Whether you are looking to plan every aspect of your meals or are just looking to better understand portion sizes and the calories contained within them, the 100 Calorie Counting System was developed to truly adapt to you, your needs, and your goals. In this digital age, there are plenty of ways to track the calories you’ve already had. Now you have the perfect way to plan and portion those calories out before you eat them.
An example of a healthy 500 calorie dinner includes our Classic Meatloaf and Green Beans Almondine recipes as well as a comfort food favorite, Stovetop Mac & Cheese – try the recipe below.
Creamy Stovetop Mac & Cheese doesn’t just come out of a blue box; in fact, you can make it from scratch in nearly the exact same amount of time as the boxed stuff. Making an extra creamy cheese sauce from real Cheddar cheese can be difficult to do without the sauce separating, but this recipe uses both cornstarch and reduced-fat cream cheese to bind things together and keep things easy and foolproof.
- 16 ounces elbow macaroni
- 2 tablespoons cornstarch
- 1 ½ cups chicken broth
- 1 (12-ounce) can fat-free evaporated milk
- ¾ teaspoon salt
- 4 ounces reduced-fat cream cheese
- 3 cups shredded sharp Cheddar cheese
- 1 tablespoon grated Parmesan cheese
- Boil the macaroni according to package directions. Drain, but do not rinse.

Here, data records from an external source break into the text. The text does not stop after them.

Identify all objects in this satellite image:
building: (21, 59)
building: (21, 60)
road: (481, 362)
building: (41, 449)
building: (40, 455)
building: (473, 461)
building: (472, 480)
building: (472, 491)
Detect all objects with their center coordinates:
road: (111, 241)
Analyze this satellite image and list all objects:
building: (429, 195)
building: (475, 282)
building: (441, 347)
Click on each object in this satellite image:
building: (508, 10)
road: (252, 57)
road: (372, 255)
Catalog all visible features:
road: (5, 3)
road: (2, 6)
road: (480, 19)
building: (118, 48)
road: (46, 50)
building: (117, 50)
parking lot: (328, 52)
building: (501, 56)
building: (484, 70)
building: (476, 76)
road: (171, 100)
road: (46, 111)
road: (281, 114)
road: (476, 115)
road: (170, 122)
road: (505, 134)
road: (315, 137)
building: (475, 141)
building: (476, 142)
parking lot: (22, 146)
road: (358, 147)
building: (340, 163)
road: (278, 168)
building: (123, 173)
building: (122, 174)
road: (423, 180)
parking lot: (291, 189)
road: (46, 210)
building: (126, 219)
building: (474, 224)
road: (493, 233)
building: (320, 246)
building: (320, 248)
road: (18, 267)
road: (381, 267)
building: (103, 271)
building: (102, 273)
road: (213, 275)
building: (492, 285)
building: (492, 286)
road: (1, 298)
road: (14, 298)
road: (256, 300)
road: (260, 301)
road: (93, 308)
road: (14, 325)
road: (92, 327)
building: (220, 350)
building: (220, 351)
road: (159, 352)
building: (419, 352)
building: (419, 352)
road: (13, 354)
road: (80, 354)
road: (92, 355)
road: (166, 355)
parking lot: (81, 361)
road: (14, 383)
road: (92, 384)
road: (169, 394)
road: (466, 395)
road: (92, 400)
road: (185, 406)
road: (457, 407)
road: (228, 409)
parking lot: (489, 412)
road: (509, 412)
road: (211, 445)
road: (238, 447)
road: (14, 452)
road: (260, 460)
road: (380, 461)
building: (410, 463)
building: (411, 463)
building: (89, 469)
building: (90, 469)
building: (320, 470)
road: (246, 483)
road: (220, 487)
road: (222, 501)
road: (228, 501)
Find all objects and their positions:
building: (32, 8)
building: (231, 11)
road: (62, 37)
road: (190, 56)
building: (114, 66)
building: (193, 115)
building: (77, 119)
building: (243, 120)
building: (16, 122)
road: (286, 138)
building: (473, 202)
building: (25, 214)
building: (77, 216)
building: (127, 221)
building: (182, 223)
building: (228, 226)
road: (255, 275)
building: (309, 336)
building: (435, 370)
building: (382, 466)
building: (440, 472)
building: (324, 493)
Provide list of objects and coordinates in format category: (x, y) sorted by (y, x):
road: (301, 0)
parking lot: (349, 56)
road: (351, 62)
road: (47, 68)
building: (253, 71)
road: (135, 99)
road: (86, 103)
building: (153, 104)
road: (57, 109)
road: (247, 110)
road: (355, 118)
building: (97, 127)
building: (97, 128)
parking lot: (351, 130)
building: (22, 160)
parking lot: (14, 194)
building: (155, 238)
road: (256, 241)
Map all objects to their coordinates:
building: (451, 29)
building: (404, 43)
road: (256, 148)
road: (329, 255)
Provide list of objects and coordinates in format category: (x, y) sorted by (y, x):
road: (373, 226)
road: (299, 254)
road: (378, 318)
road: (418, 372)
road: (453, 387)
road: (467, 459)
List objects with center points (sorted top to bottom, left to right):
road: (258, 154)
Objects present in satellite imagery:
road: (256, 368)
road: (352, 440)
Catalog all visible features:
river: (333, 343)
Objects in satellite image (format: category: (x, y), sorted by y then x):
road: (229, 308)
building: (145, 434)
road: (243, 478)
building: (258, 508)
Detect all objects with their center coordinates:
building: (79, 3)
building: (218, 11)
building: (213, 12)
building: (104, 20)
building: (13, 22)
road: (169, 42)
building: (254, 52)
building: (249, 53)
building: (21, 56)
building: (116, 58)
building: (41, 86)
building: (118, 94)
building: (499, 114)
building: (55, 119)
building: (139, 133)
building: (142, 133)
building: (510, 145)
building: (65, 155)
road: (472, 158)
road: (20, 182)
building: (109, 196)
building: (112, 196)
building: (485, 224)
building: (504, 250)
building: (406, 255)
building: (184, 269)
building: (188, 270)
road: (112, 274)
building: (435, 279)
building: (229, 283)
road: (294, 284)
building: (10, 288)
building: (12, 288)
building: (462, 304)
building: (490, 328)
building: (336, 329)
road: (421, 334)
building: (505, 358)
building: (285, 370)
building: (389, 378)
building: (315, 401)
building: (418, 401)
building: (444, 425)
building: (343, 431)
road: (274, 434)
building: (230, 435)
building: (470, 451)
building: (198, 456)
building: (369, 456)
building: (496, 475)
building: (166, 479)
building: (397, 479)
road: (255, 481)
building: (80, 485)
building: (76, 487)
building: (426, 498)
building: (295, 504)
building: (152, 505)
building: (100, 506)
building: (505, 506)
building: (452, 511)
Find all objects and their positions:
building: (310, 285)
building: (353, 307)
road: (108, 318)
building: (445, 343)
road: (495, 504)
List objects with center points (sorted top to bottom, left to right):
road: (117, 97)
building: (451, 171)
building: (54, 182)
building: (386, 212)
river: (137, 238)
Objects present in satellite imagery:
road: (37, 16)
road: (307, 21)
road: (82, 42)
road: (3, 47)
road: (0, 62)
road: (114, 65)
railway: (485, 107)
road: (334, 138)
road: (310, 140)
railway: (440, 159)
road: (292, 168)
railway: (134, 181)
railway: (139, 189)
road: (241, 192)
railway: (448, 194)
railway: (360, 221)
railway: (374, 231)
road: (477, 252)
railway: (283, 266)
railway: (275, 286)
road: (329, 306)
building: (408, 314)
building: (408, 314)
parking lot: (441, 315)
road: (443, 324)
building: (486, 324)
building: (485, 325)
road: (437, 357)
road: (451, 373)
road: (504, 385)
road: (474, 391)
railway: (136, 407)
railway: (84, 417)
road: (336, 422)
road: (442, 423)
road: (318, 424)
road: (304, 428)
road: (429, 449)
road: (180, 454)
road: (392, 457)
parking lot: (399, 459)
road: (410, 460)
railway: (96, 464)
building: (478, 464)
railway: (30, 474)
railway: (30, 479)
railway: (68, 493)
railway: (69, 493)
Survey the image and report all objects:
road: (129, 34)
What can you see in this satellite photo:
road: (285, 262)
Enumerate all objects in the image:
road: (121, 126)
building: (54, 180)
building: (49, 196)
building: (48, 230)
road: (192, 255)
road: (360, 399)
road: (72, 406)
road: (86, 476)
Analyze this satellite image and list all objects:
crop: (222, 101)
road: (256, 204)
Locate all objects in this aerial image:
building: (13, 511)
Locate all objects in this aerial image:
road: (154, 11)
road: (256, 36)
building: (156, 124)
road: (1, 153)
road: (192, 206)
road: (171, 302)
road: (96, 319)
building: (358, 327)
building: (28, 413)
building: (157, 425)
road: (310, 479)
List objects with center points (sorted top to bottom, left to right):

- In a stockpot over medium-high heat, whisk the cornstarch into the chicken broth, until dissolved. Bring up to a simmer, and let cook for 2 minutes.
- Whisk the evaporated milk and salt into the thickened chicken broth, and bring back up to a simmer.
- Remove sauce from heat, and stir in cream cheese, Cheddar cheese, and Parmesan cheese, until melted and creamy.
- Add the cooked macaroni into the cheese sauce, and stir to combine before serving.
HELPFUL TIP: It is best to make the sauce as the macaroni is boiling, so that you can add hot macaroni into the sauce. If the finished dish has cooled too much, simply warm over medium-low heat and stir constantly, until hot throughout.